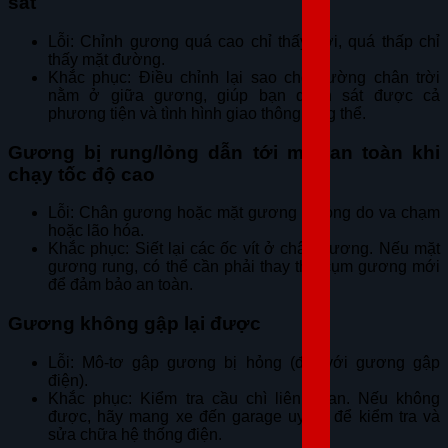
sát
Lỗi: Chỉnh gương quá cao chỉ thấy trời, quá thấp chỉ
thấy mặt đường.
Khắc phục: Điều chỉnh lại sao cho đường chân trời
nằm ở giữa gương, giúp bạn quan sát được cả
phương tiện và tình hình giao thông tổng thể.
Gương bị rung/lỏng dẫn tới mất an toàn khi
chạy tốc độ cao
Lỗi: Chân gương hoặc mặt gương bị lỏng do va chạm
hoặc lão hóa.
Khắc phục: Siết lại các ốc vít ở chân gương. Nếu mặt
gương rung, có thể cần phải thay thế cụm gương mới
để đảm bảo an toàn.
Gương không gập lại được
Lỗi: Mô-tơ gập gương bị hỏng (đối với gương gập
điện).
Khắc phục: Kiểm tra cầu chì liên quan. Nếu không
được, hãy mang xe đến garage uy tín để kiểm tra và
sửa chữa hệ thống điện.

____________

◆ **Assigned task**: Each record above is to be written out exactly; the pictures are not.

◆ **Result**:
sát
Lỗi: Chỉnh gương quá cao chỉ thấy trời, quá thấp chỉ
thấy mặt đường.
Khắc phục: Điều chỉnh lại sao cho đường chân trời
nằm ở giữa gương, giúp bạn quan sát được cả
phương tiện và tình hình giao thông tổng thể.
Gương bị rung/lỏng dẫn tới mất an toàn khi
chạy tốc độ cao
Lỗi: Chân gương hoặc mặt gương bị lỏng do va chạm
hoặc lão hóa.
Khắc phục: Siết lại các ốc vít ở chân gương. Nếu mặt
gương rung, có thể cần phải thay thế cụm gương mới
để đảm bảo an toàn.
Gương không gập lại được
Lỗi: Mô-tơ gập gương bị hỏng (đối với gương gập
điện).
Khắc phục: Kiểm tra cầu chì liên quan. Nếu không
được, hãy mang xe đến garage uy tín để kiểm tra và
sửa chữa hệ thống điện.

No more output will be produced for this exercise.